DBA represents a tactical battle. Every five or six months somebody on this forum posts arguing that the tactical aggressor should be required to attack if the defender doesn't come out of his terrain (corner, whatever). That doesn't work (don't start talking about it -- see past posts if you haven't heard this debate before) but it does point out that DBA does not represent the maneuvering to "force" a battle. In the real world there were times and places when one side managed to put the other side in a position where they HAD to fight. Where withdrawing without a battle would have been bad -- often as bad as a defeat. Or even where it was impossible for one side to retreat (in a strategic sense).

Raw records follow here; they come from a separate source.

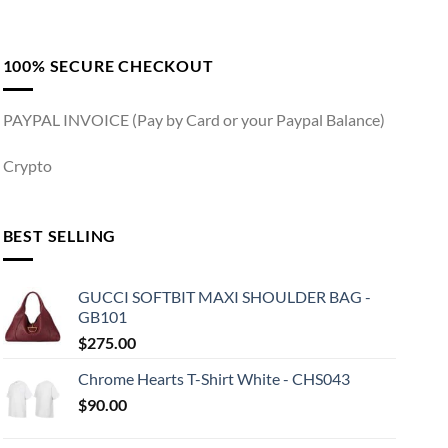
100% SECURE CHECKOUT
PAYPAL INVOICE (Pay by Card or your Paypal Balance)
Crypto
BEST SELLING
GUCCI SOFTBIT MAXI SHOULDER BAG -
GB101
$
275.00
Chrome Hearts T-Shirt White - CHS043
$
90.00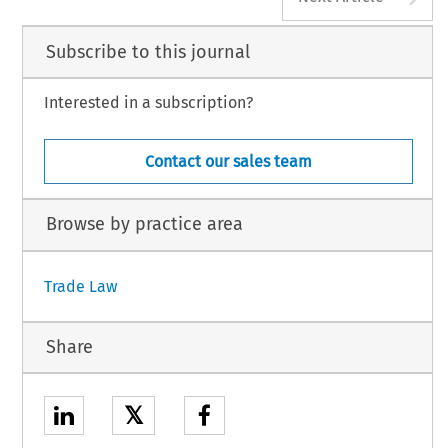
Subscribe to this journal
Interested in a subscription?
Contact our sales team
Browse by practice area
Trade Law
Share
𝕏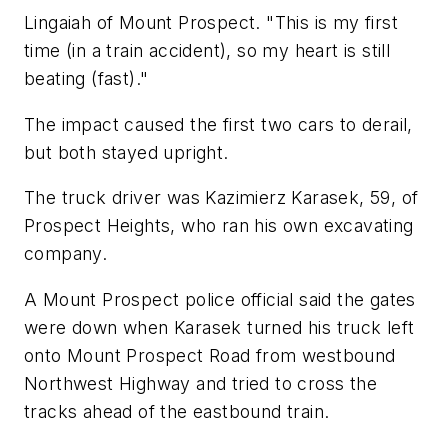
Lingaiah of Mount Prospect. "This is my first
time (in a train accident), so my heart is still
beating (fast)."
The impact caused the first two cars to derail,
but both stayed upright.
The truck driver was Kazimierz Karasek, 59, of
Prospect Heights, who ran his own excavating
company.
A Mount Prospect police official said the gates
were down when Karasek turned his truck left
onto Mount Prospect Road from westbound
Northwest Highway and tried to cross the
tracks ahead of the eastbound train.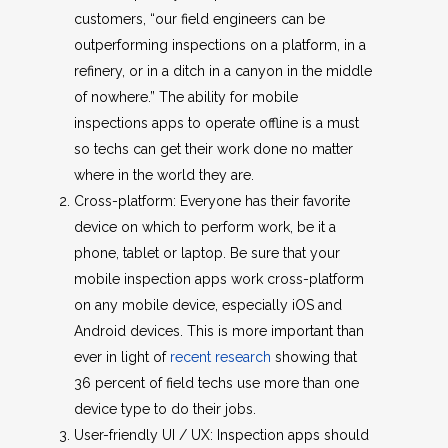
customers, “our field engineers can be
outperforming inspections on a platform, in a
refinery, or in a ditch in a canyon in the middle
of nowhere.” The ability for mobile
inspections apps to operate offline is a must
so techs can get their work done no matter
where in the world they are.
Cross-platform: Everyone has their favorite
device on which to perform work, be it a
phone, tablet or laptop. Be sure that your
mobile inspection apps work cross-platform
on any mobile device, especially iOS and
Android devices. This is more important than
ever in light of
recent research
showing that
36 percent of field techs use more than one
device type to do their jobs.
User-friendly UI / UX: Inspection apps should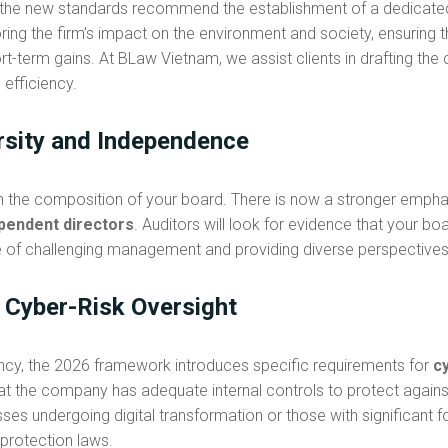
 the new standards recommend the establishment of a dedicat
ring the firm’s impact on the environment and society, ensuring 
t-term gains. At BLaw Vietnam, we assist clients in drafting the
efficiency.
rsity and Independence
on the composition of your board. There is now a stronger emph
pendent directors
. Auditors will look for evidence that your boa
le of challenging management and providing diverse perspective
d Cyber-Risk Oversight
ency, the 2026 framework introduces specific requirements for
c
at the company has adequate internal controls to protect agains
inesses undergoing digital transformation or those with significa
 protection laws.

And many of the Hussite battles were exactly that. The anti-Hussite forces in the first couple of battles felt that they could not retreat from peasants etc. without great loss of prestige/whatever. Since they were trying to scotch a grass-roots peasant-revolt movement, they were probably right -- they needed to re-establish their authority immediately, and even a few months more allowed the followers of Hus to solidify their support. Even worse, after the first few battles the Hussites had a reputation so fierce that in later battles the major concern of the German forces seemed to be trying to keep their forces together at all to face the Hussites -- if they retreated without a battle, their forces would be decimated by desertion and demoralization.
So the Hussites seemed to have a significant ability to put their foes in a position where they HAD to attack -- exactly what you want if you are running a peasant rebellion with essentially no mobile forces, based around a wagonburg fortress.
Anyway, my point is that the ability to put foes in a position where they MUST attack is not represented at all by DBA. It happens before the DBA mapboard is even put out, and includes many factors (scouting, generalship, supply, knowledge of terrain, social factors in both armies, who is Consul on a given day, iconoclasm) that will never be represented in a tactical wargame.
08-16-2005, 03:01 PM
Originally posted by David Kuijt:
Anyway, my point is that the ability to put foes in a position where they MUST attack is not represented at all by DBA. It happens before the DBA mapboard is even put out, and includes many factors (scouting, generalship, supply, knowledge of terrain, social factors in both armies, who is Consul on a given day, iconoclasm) that will never be represented in a tactical wargame. And that's were campaigning is great, and DBA, by its simplicity, is the perfect tactical rule for a campaign.
(appart from the fact that the campaign rules included in the DBA rulebook may be unsuffisant) But gives yourself a campaign rules were the Hussites have low ressources, but nothing to lose, and the germans have many ressources, but much to loose, and that would certainly be a great game.